Probably that Hammonds is now a viable alternative in center, and nothing more.

"He's much better there than on the corners," Johnson said. "He's winning some games not only with the bat, but with the glove."

Hammonds used his bat yesterday, hitting a two-run double off the Green Monster to break a scoreless tie in the fourth inning. He's 8-for-21 with four extra-base hits since ending an 0-for-14 slump.

His glove?

"I had never seen him play center, but he looks very comfortable," pitcher Jimmy Key said. "He's made a lot of good catches. It's a credit to his athletic ability to go do that when he really hasn't played there a lot."

Actually, Hammonds played center at Stanford and all through the minors. He struggled as a corner outfielder last season, but for some players center is actually easier -- the ball doesn't slice or hook as much.

Whatever, Johnson said he is confident in each of his outfielders -- yes, even Incaviglia. But he probably will be shuffling them all season, given the injury histories of Davis, Jerome Walton and Hammonds.

Those three have combined for 20 trips to the disabled list in their major-league careers. And each already has missed time -- Davis with a shoulder bruise, Hammonds and Walton with groin pulls.

Granted, Johnson is overprotecting his players in the cold weather -- Walton, he said, is still only 70 percent.

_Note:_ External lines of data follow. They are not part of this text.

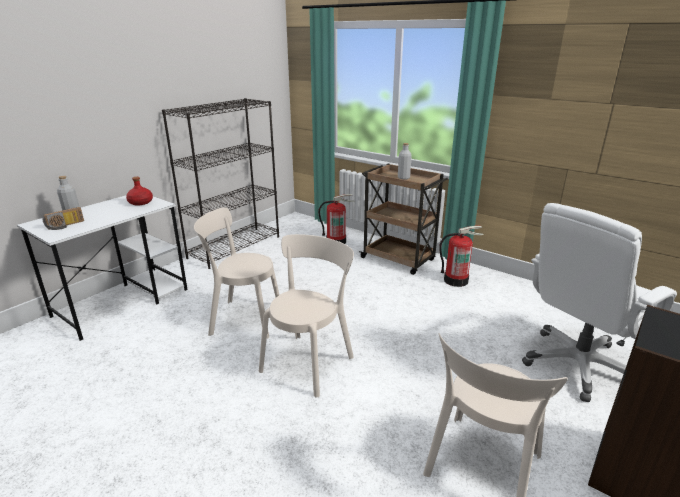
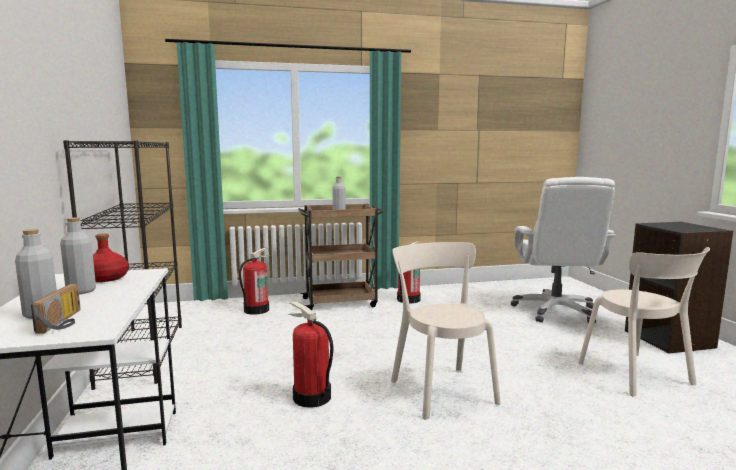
camera: 50 degrees left, 15 degrees down
beige chair [194,207,280,339] -> fire extinguisher [289,302,333,408]
none -> grey bottle [60,217,96,294]

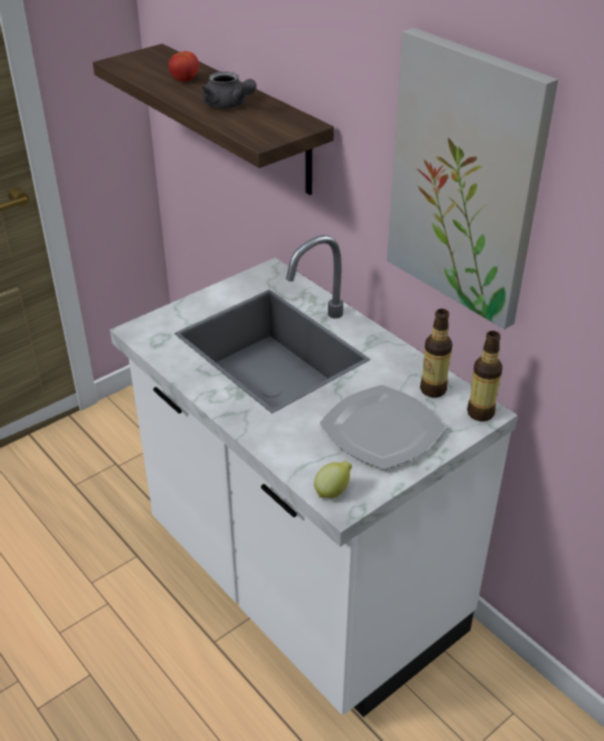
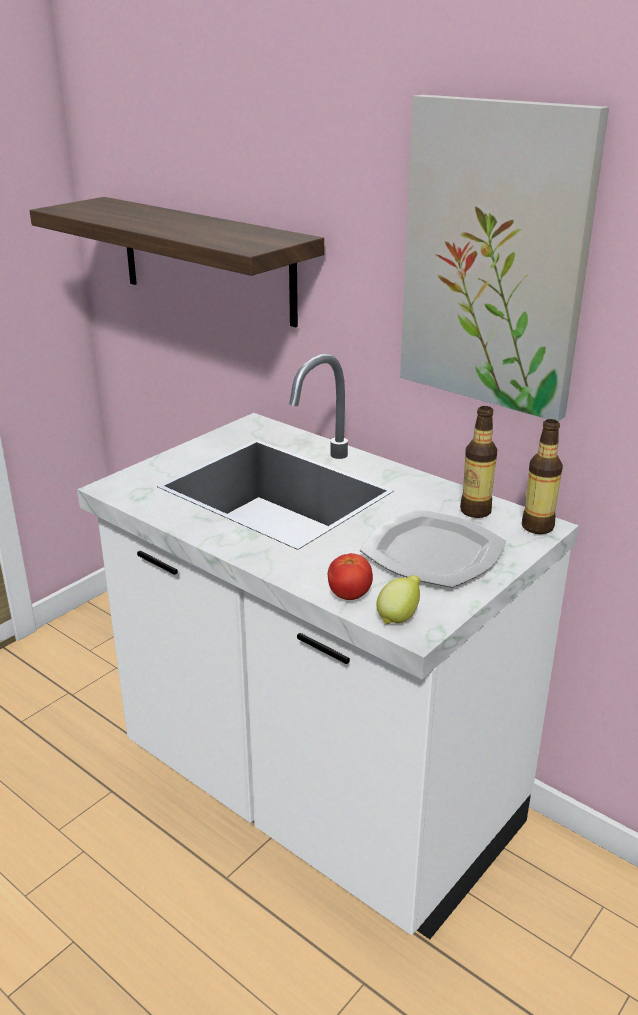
camera: 10 degrees left, 10 degrees down
tomato [169,51,199,82] -> tomato moved to [328,553,373,600]
grey teapot [202,71,257,109] -> none

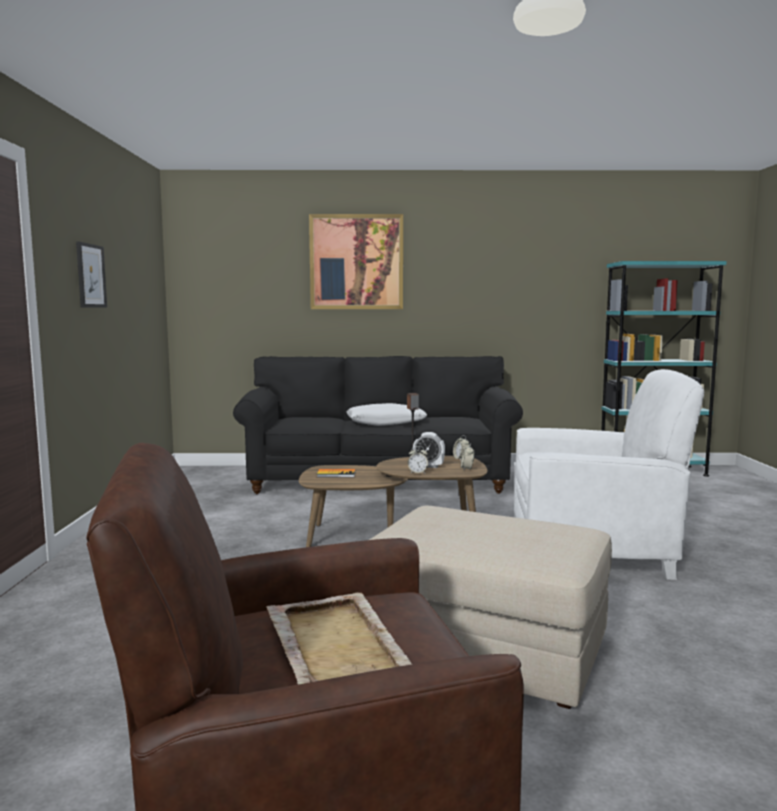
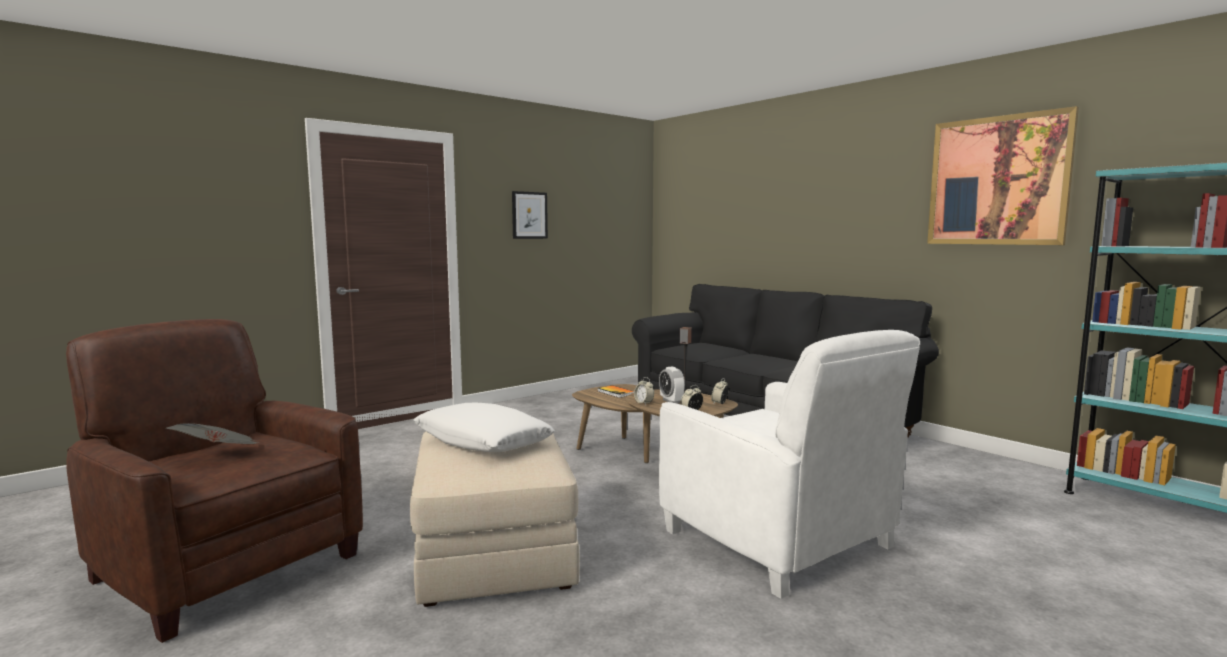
camera: 50 degrees right, 0 degrees up
beige tray [267,593,412,684] -> newspaper [166,423,259,444]
picture [309,214,403,309] -> picture moved to [927,106,1079,245]
white pillow [347,403,427,426] -> white pillow moved to [413,403,555,452]

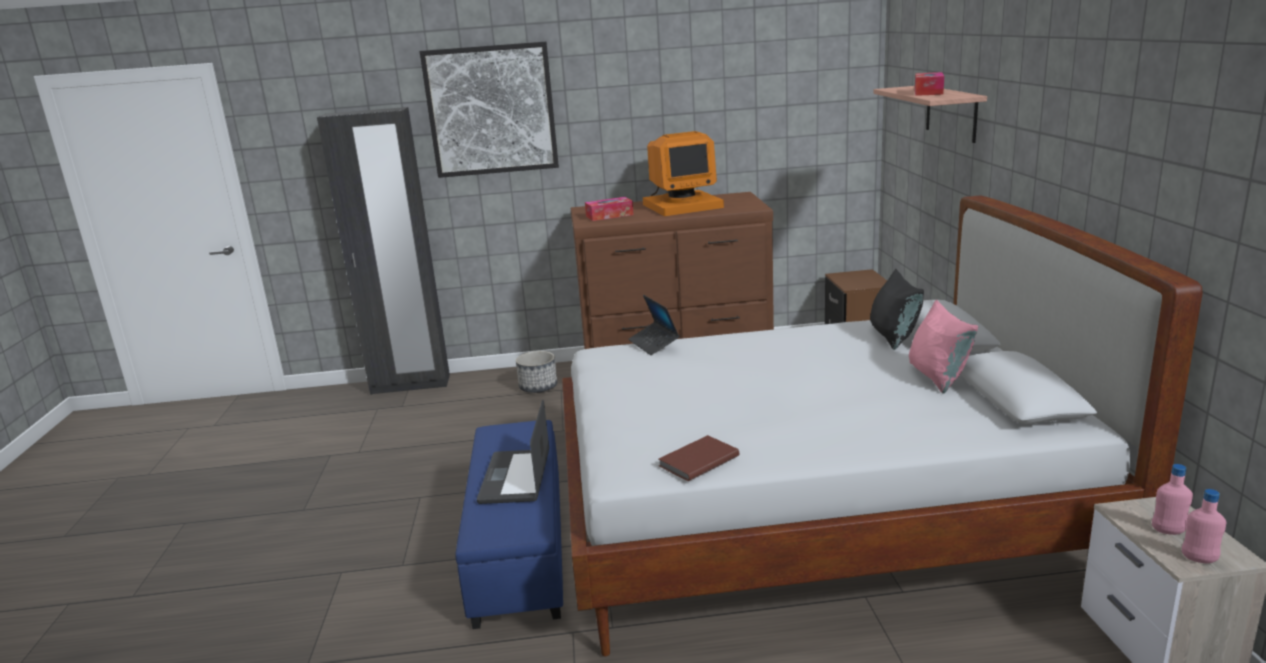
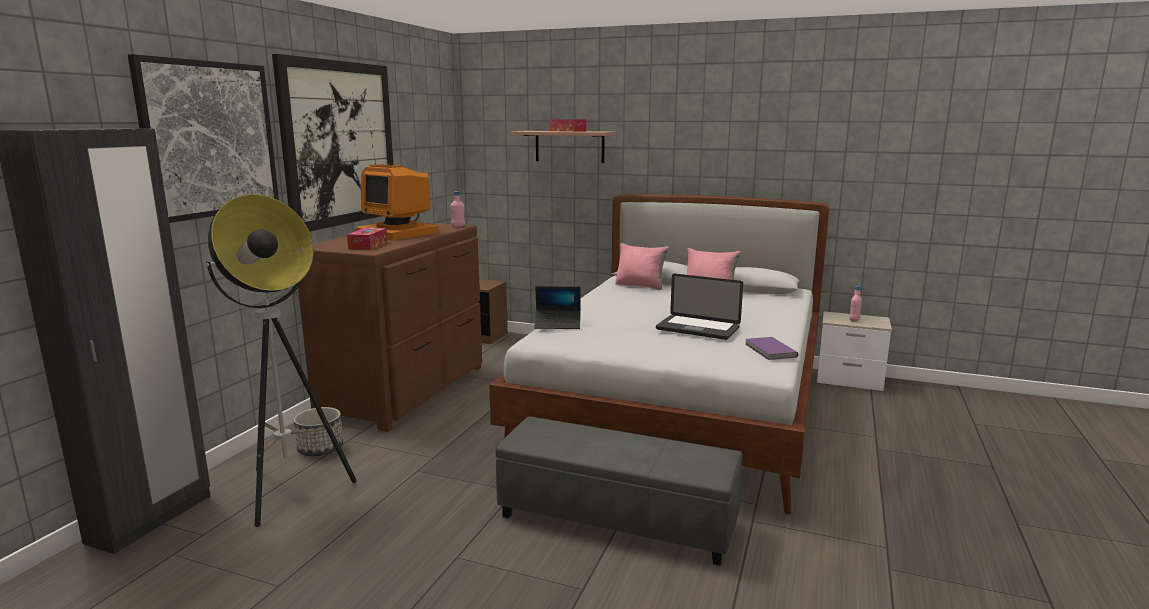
camera: 65 degrees left, 5 degrees down
blue ottoman [455,420,563,629] -> grey ottoman [496,416,743,566]
laptop [477,400,549,504] -> laptop moved to [656,274,743,340]
monitor [643,131,724,216] -> monitor turned 120 degrees clockwise [355,164,438,240]
brown book [659,435,739,481] -> purple book [745,337,798,360]
black pillow [870,269,924,350] -> pink pillow [615,243,669,290]
pink bottle [1182,489,1226,563] -> pink bottle moved to [450,191,465,227]
none -> floor lamp [206,194,357,527]
none -> picture [272,54,393,232]

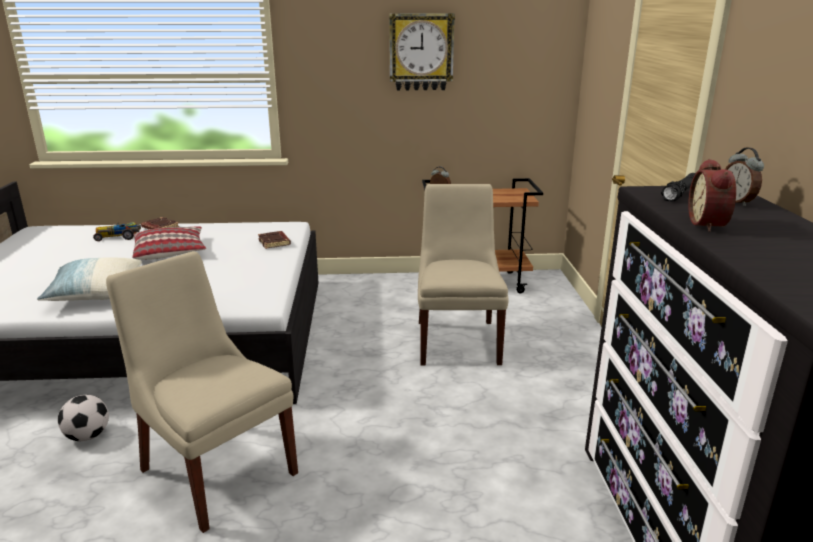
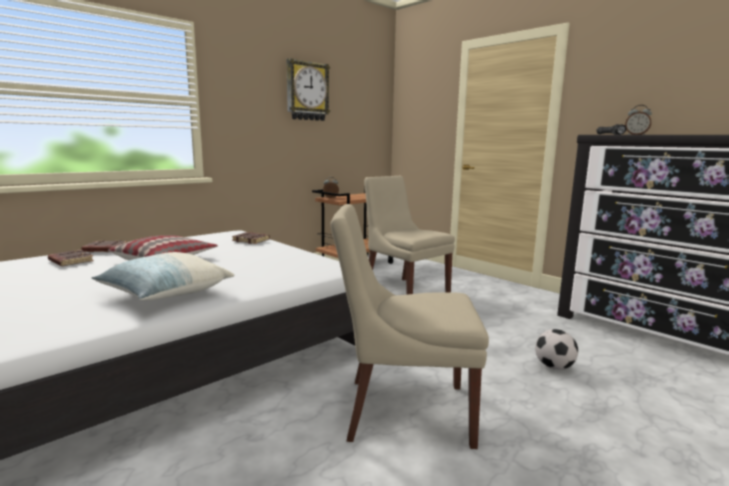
camera: 40 degrees left, 10 degrees down
football [58,395,109,441] -> football moved to [535,329,578,370]
toy car [93,222,141,241] -> brown book [48,250,94,266]
alarm clock [688,159,736,232] -> none

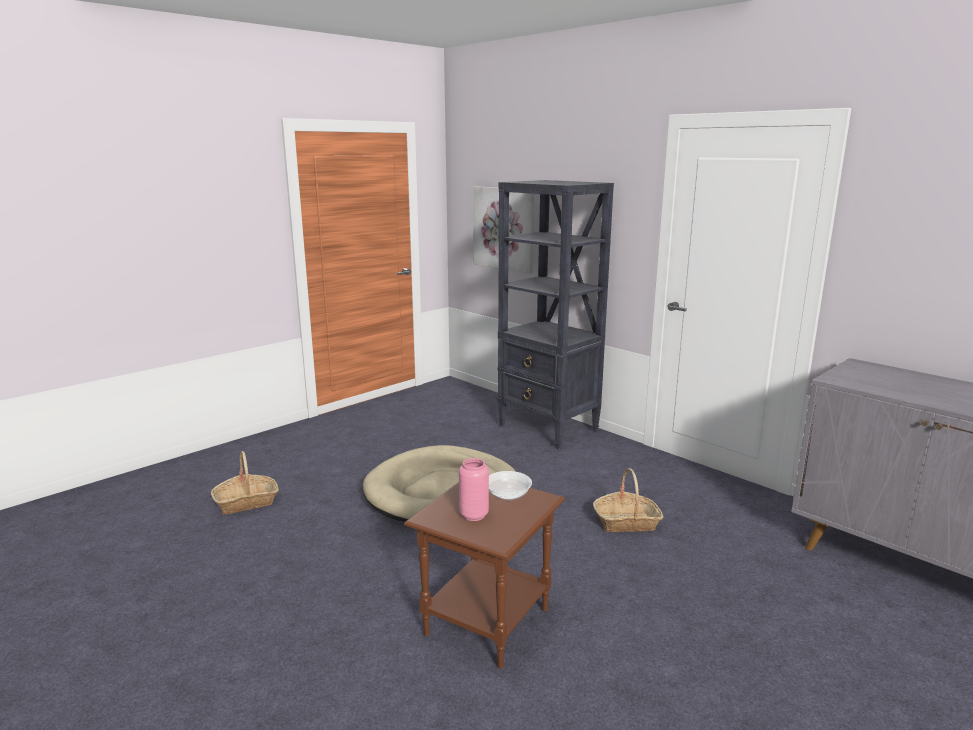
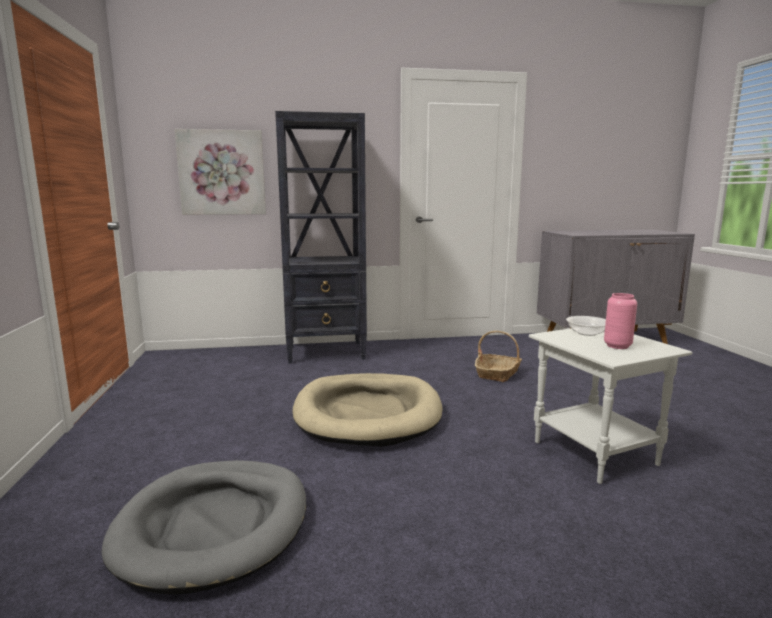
camera: 55 degrees left, 5 degrees down
basket [211,451,279,515] -> grey dog bed [102,460,306,595]
brown side table [404,482,565,669] -> white side table [529,328,693,484]

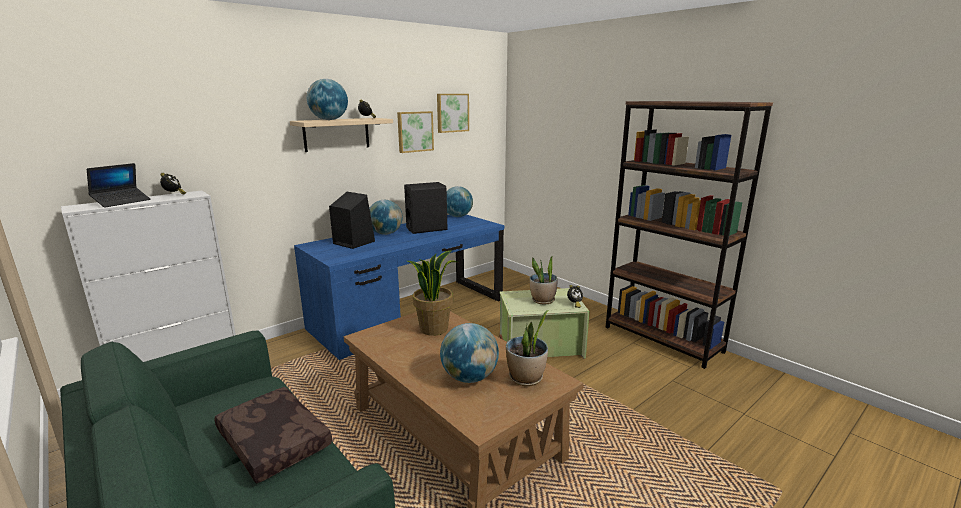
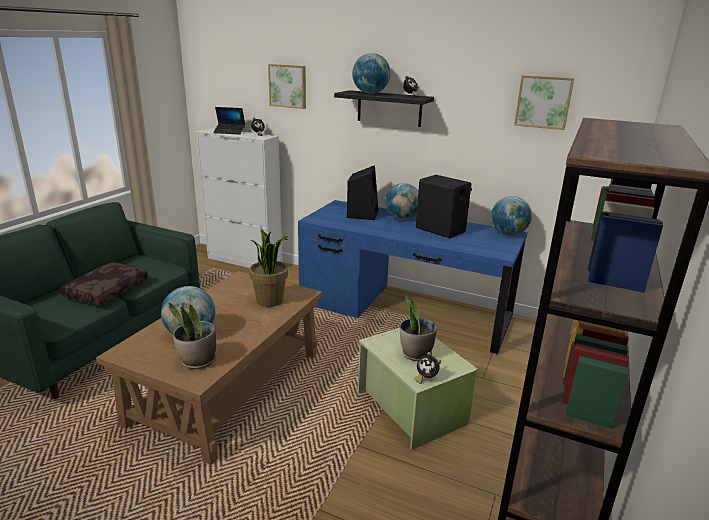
camera: 65 degrees right, 5 degrees up
beige shelf [290,118,393,152] -> black shelf [334,90,434,127]
picture [397,111,434,153] -> picture moved to [268,64,306,109]

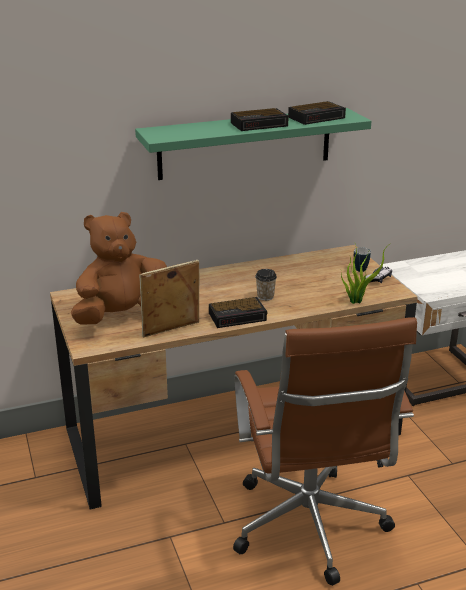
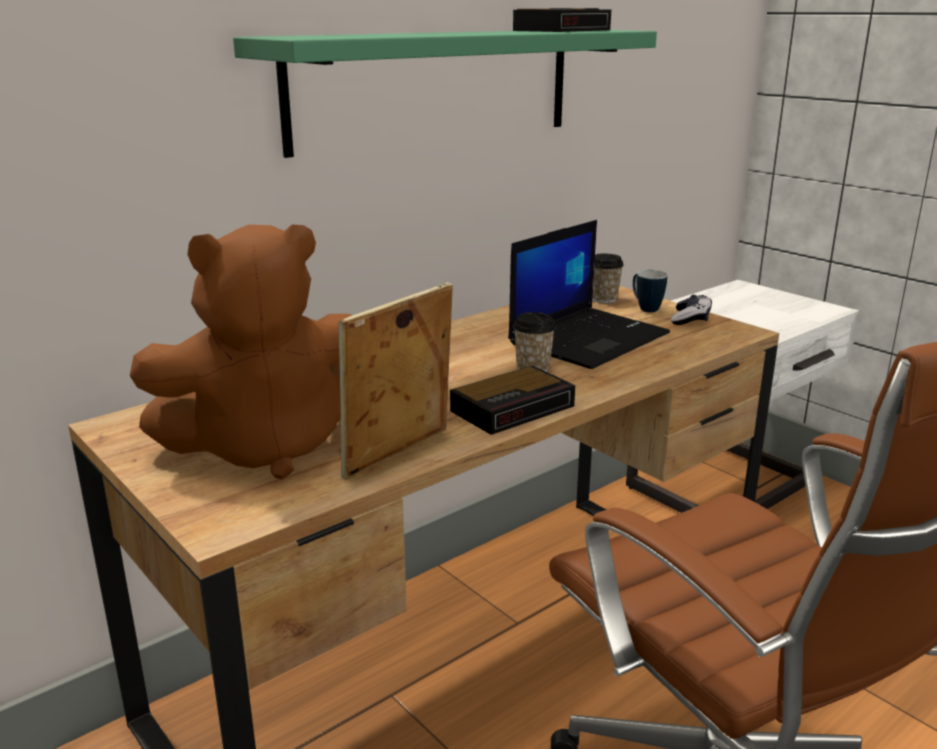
camera: 20 degrees left, 5 degrees down
brown plush toy [71,212,167,325] -> brown plush toy turned 150 degrees counterclockwise [130,224,352,479]
alarm clock [231,108,289,131] -> none
potted plant [341,243,391,304] -> none
none -> laptop [508,220,670,369]
none -> cup [592,253,624,303]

In effect, each serves as an insurance policy for the other.

"I come in early to check the training room," Johnson said.

Davis has never played more than 135 games in a season, Walton never more than 123, Hammonds never more than 71. In fact, Davis has had seasons of 37 home runs, 101 RBIs and 80 stolen bases -- but never 500 at-bats.

Thus, outfield depth is critical -- even if Anderson chooses to play through appendicitis or a cracked rib, even if Surhoff's only injury-marred season was in 1994.

Eventually, the Orioles also figure to need Tony Tarasco, who was sent to Triple-A to make room for Incaviglia. Texas apparently wanted Tarasco as a potential replacement for the injured Mickey Tettleton, but the Orioles balked.

"We could trade him," Johnson said. "But I don't want to."

Without Tarasco, the Orioles lack a left-handed hitter on their bench when Anderson and Surhoff are in the lineup. But for now, Johnson prefers the right-handed emphasis.

The Orioles are 4-0 against left-handed starters after going 24-25 last season. And Johnson notes that two of the teams they must beat -- New York and Seattle -- feature three lefty starters.

It might be only one game, but when the Orioles face Randy Johnson, the manager envisions a lineup with Walton at first base, Incaviglia at DH and Davis and Hammonds in the outfield.

Walton, the 1989 National League Rookie of the Year, signed with Johnson's Cincinnati Reds after California released him in '93. He played first base for Johnson in the NL -- "played it good," Johnson said.

"He can do it all," said first base coach John Stearns, a member of Johnson's staff in Cincinnati. "His only drawback is that he gets hurt a lot. But if you can get this guy on the field, he's an outstanding player. I'm not talking about good -- I mean outstanding."

Better than Mark Smith. Better than Luis Polonia. Better than Brent Bowers.